July 27, 2009

Think like a user, not a programmer

Filed under: Automation — Marcus Tettmar @ 3:23 pm

I just helped out a customer who was getting increasingly frustrated trying to get a macro to select a menu. The menu shortcut key was “g” and all he was trying to do was send Alt-g to the window. But whatever he tried he couldn’t get it to work.

Being an experienced programmer who had built Windows interfaces he had assumed that ALT-g (Alt together with “g”) would work:

Press ALT
Send>g
Release ALT

But nothing happened. He added waits in all sorts of various places but no cigar.

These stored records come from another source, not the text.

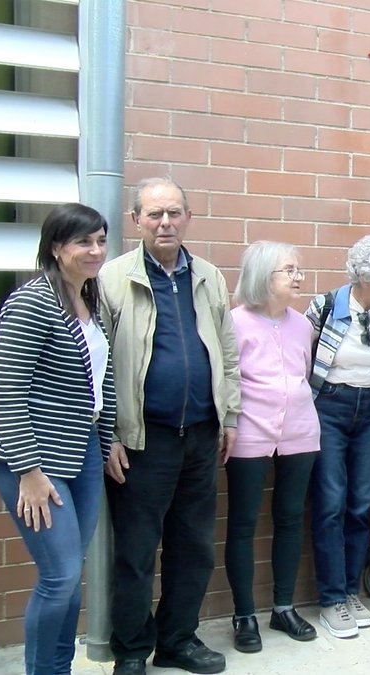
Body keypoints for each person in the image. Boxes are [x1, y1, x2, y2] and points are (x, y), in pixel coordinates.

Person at [100, 178, 241, 675]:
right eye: (155, 214)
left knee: (194, 547)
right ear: (136, 220)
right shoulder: (113, 279)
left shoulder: (209, 277)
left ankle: (178, 640)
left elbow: (226, 352)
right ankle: (133, 650)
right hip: (142, 442)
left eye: (175, 213)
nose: (166, 222)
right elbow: (97, 365)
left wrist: (230, 417)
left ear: (188, 217)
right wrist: (109, 435)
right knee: (136, 553)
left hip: (202, 437)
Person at [0, 204, 116, 675]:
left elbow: (102, 375)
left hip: (85, 450)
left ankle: (59, 668)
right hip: (38, 460)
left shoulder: (90, 298)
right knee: (59, 578)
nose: (96, 251)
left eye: (101, 240)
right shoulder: (30, 302)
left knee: (70, 574)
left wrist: (110, 435)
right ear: (56, 248)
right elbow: (8, 393)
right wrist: (30, 473)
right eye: (84, 242)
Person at [305, 234, 370, 638]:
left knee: (362, 503)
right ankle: (331, 598)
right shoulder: (326, 306)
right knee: (330, 502)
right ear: (366, 277)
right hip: (329, 407)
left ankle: (349, 591)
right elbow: (300, 357)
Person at [224, 242, 321, 653]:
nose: (298, 278)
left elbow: (304, 373)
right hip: (248, 432)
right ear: (265, 276)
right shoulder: (233, 322)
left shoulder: (303, 324)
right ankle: (244, 614)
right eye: (289, 271)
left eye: (298, 270)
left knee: (290, 519)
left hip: (301, 431)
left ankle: (283, 607)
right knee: (243, 523)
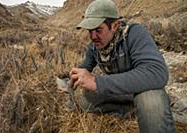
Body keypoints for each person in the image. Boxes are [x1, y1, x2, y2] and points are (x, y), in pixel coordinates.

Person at [69, 0, 175, 132]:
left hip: (143, 90)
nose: (93, 36)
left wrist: (98, 82)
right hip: (122, 93)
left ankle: (152, 111)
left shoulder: (134, 34)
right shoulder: (95, 46)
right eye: (89, 31)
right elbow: (85, 67)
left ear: (114, 26)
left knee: (150, 102)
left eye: (98, 30)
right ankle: (135, 111)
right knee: (87, 100)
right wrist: (75, 75)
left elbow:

Eventually he called me up for a BeamYourScreen session and I took a look. I went back to basics, and tried the app out manually, making no assumptions. I entered ALT-G (g together with the ALT key) and found nothing happened. I then pressed the ALT key and released it. The app focused the first “File” submenu. I then hit “g” on its own and the required menu opened. Bingo.

Turns out the app doesn’t work the way either of us expected. The shortcuts should work when sent with the ALT key held down. But that wasn’t the case. One had to press ALT, release it, then send the shortcut character on its own. So the working code was:

Press ALT
Release ALT
Send>g

The mistake here was making assumptions based on our expectations and prior knowledge. A less experienced user may actually have got it working sooner by not taking anything for granted.

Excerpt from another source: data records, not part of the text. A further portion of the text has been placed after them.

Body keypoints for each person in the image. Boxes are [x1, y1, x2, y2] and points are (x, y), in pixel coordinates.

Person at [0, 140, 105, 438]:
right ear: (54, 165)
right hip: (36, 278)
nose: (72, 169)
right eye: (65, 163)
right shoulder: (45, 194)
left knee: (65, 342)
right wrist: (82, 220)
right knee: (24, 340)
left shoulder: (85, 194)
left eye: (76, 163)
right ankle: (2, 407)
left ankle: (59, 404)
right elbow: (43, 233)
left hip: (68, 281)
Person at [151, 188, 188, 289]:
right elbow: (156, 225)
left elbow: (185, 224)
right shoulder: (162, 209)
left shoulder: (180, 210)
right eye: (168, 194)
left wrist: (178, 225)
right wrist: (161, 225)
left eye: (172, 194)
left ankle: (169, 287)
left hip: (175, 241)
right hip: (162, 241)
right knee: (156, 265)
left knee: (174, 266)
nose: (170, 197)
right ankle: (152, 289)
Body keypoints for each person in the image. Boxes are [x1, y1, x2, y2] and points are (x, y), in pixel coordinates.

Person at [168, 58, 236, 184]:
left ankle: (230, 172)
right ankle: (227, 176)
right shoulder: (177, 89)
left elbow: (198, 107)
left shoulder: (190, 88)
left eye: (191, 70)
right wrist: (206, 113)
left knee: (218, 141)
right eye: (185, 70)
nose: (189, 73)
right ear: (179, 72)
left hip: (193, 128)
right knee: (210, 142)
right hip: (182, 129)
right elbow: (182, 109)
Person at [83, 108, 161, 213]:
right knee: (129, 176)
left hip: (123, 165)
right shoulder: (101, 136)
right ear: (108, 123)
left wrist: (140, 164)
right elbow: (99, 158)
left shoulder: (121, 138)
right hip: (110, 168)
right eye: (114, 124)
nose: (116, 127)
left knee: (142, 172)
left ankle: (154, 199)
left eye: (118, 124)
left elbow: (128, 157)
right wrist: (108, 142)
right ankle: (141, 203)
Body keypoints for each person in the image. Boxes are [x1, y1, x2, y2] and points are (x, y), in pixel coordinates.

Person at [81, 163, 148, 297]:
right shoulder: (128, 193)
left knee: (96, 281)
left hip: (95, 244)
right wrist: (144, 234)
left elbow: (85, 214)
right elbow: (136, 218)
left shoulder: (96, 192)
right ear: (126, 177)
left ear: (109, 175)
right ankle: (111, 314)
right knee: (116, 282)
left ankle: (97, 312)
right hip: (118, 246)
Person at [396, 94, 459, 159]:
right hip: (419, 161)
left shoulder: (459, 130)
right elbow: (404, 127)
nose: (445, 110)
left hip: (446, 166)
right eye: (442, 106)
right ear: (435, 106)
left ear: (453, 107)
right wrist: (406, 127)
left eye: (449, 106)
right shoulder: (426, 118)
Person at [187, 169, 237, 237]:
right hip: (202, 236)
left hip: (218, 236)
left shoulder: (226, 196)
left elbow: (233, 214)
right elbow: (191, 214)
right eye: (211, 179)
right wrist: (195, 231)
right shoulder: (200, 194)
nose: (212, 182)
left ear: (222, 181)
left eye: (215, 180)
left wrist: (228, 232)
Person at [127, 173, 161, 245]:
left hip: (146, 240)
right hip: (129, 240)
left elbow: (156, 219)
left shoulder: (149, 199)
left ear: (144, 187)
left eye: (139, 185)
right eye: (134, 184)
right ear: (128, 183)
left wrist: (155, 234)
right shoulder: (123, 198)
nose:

The trick to automating an app is to go back to basics, break it down and actually watch what you do. If my customer had actually tried it manually and taken a closer note of what exact keystrokes he had pushed, he would have made progress faster, instead of assuming that the app worked the way any UI guru would expect, and blaming the macro when it didn’t.

Think like a user not a programmer. To automate something first try it manually, write down or remember what sequence worked then replicate that in the macro – just as I preach in the Beginner’s Guide and Getting Started Guide.

No matter how technical you might be, this getting started guide is helpful.